→ **EXERCISE GOAL**: Without the pictures, retype exactly the lines from the top of the entries below through the line that contains "- If you want".

→ **INPUT DATA**:
□ □ □
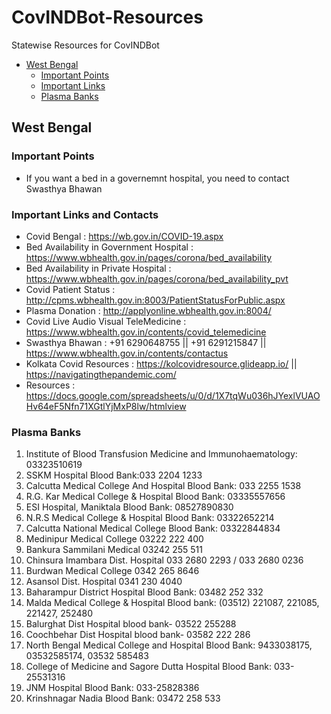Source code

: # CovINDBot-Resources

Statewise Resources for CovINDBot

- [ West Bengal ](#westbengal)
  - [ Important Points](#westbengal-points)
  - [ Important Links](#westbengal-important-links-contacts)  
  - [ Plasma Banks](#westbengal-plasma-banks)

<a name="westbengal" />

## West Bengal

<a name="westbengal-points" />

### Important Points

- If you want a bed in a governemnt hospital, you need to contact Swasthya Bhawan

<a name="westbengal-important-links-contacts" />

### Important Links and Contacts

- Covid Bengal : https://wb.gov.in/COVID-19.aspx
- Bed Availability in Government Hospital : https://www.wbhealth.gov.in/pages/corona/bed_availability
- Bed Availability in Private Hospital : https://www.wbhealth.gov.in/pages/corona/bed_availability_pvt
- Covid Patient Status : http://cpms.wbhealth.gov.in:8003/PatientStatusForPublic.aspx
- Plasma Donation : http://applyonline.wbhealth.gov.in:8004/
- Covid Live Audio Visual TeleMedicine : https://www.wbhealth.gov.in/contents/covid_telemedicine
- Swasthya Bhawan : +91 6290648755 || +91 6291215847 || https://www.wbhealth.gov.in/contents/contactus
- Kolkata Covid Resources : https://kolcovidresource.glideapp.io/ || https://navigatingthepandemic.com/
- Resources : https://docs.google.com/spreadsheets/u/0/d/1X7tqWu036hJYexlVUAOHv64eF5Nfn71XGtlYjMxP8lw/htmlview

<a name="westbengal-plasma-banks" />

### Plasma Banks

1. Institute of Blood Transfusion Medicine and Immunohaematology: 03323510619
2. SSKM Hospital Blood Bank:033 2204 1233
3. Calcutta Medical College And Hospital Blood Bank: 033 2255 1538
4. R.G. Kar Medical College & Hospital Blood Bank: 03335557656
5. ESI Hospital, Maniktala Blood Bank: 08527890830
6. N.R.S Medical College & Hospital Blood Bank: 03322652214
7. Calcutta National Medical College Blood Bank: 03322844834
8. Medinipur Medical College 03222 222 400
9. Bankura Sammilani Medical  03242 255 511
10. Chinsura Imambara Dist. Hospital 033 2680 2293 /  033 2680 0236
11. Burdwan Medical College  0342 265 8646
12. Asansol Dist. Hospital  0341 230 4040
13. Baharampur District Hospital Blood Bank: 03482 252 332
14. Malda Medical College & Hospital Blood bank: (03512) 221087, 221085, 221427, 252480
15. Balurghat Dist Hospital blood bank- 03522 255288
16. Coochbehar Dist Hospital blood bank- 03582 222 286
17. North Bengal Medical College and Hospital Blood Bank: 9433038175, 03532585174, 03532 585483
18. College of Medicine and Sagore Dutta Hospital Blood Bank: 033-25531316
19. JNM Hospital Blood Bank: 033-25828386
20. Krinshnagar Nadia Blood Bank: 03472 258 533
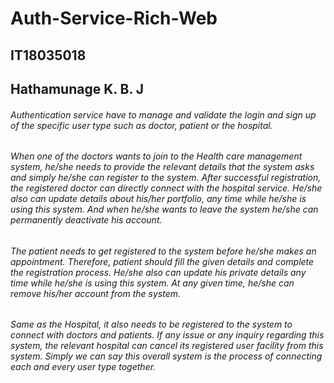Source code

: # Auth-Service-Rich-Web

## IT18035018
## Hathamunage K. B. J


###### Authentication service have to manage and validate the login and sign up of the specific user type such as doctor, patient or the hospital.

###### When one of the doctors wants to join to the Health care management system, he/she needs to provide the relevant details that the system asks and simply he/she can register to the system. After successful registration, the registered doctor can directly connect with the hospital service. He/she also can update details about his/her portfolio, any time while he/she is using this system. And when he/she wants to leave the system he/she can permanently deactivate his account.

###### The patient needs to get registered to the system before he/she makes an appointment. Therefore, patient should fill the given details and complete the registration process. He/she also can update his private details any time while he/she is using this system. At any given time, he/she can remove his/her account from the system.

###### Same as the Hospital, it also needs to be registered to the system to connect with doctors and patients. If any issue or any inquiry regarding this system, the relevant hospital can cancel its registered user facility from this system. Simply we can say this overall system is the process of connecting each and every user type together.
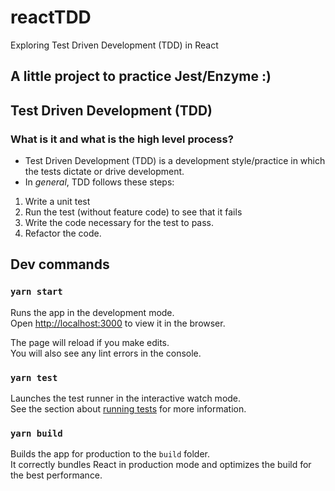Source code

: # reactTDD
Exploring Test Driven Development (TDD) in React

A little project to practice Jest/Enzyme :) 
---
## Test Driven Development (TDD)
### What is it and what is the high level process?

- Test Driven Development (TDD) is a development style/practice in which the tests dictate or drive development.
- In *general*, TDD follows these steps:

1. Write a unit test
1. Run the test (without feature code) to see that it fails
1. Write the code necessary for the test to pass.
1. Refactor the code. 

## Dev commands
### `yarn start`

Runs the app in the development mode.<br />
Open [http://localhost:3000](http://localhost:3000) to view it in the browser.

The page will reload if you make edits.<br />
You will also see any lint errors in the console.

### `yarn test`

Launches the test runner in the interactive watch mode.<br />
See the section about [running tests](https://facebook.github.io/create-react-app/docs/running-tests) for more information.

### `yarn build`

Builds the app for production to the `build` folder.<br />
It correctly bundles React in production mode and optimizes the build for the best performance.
□ □ □
→ **REPLY TO THE TASK**:
Source code

: # CovINDBot-Resources

Statewise Resources for CovINDBot

- [ West Bengal ](#westbengal)
  - [ Important Points](#westbengal-points)
  - [ Important Links](#westbengal-important-links-contacts)  
  - [ Plasma Banks](#westbengal-plasma-banks)

<a name="westbengal" />

## West Bengal

<a name="westbengal-points" />

### Important Points

- If you want a bed in a governemnt hospital, you need to contact Swasthya Bhawan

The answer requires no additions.